The UK HM Revenue & Customs issued guidance10 noting that there is no change to the employment article and how it applies will depend on the employee’s circumstances. The UK accepts that a non-resident is not liable on employment income relating to employment exercised in the UK during a period of unexpected enforced stay due to the COVID-19 pandemic.11
The US Internal Revenue Service issued guidance12 confirming that for purposes of computing days of presence in the United States under the 183 day test in the dependent services provision of US treaties, days of presence (comprising a single period not exceeding 60 consecutive days, starting on or after February 1, 2020 and on or before April 1, 2020) during which the individual was unable to leave the United States due to COVID-19 Emergency Travel Disruptions, as the term is described in the relevant guidance, will not be counted.

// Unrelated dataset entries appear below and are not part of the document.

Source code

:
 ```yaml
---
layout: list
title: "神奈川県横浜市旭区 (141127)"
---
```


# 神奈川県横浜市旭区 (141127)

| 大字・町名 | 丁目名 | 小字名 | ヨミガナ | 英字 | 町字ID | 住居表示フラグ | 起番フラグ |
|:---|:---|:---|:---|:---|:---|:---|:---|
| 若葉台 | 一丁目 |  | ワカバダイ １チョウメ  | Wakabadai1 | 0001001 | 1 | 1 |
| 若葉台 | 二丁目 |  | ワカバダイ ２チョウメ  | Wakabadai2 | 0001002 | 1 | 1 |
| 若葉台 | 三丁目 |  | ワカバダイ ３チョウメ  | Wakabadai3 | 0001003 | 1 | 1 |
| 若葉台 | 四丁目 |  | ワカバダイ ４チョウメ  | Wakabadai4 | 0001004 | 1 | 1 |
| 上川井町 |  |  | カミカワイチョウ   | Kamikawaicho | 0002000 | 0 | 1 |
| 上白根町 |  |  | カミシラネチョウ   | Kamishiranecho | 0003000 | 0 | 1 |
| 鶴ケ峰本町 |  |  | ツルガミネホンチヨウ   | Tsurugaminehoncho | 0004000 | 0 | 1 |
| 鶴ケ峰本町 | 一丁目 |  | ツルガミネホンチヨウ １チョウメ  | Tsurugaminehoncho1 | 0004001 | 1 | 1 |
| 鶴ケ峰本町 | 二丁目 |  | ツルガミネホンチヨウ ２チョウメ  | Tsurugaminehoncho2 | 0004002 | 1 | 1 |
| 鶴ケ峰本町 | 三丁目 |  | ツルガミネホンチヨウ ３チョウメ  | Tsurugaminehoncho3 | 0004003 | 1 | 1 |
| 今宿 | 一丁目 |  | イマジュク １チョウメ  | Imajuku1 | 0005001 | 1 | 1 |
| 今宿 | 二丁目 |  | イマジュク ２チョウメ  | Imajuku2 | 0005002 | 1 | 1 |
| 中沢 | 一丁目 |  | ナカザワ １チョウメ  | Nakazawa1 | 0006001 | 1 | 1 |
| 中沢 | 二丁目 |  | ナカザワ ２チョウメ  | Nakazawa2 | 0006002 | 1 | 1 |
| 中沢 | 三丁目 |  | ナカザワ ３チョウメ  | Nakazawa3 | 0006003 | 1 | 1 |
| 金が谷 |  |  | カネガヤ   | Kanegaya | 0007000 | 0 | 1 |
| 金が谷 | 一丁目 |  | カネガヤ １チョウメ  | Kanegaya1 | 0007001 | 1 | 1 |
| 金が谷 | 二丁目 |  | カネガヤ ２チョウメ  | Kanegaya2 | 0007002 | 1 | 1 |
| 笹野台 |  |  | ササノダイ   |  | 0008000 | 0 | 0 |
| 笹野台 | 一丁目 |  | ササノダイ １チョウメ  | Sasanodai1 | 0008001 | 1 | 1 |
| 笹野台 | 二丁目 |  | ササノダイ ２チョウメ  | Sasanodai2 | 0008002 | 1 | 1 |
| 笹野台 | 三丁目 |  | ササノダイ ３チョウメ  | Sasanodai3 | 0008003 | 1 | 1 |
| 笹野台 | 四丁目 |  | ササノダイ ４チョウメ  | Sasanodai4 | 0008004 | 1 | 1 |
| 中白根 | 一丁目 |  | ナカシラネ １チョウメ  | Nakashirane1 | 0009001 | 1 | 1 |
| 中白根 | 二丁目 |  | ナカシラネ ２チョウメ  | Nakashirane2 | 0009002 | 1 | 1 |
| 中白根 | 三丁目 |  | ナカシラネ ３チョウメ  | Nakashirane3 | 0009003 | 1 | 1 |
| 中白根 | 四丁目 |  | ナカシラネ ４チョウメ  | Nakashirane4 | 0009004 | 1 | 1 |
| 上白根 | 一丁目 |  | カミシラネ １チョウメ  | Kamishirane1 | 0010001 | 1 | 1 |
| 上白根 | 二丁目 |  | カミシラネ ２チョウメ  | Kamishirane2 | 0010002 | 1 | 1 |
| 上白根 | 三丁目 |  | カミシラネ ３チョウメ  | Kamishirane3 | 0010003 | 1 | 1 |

The sample of jurisdictions’ guidance referenced includes guidance on both domestic law and application of treaties. It is noted that for most jurisdictions, guidance on the domestic law does not affect interpretation of treaty provisions and the Commentary. The inclusion of references to guidance on domestic law is for illustrative purposes only and is not intended to suggest that domestic law ought to be applied or interpreted in conformity with the Commentary.
3. The 45-day limitation is a limitation previously agreed between Austria and Germany concerning the status of cross-border workers. It refers to days on which the border is not actually crossed (due to home office work). Exceeding this limitation leads to a loss of the cross-border worker status. As a result, the general provisions of Art 15 would apply in such cases.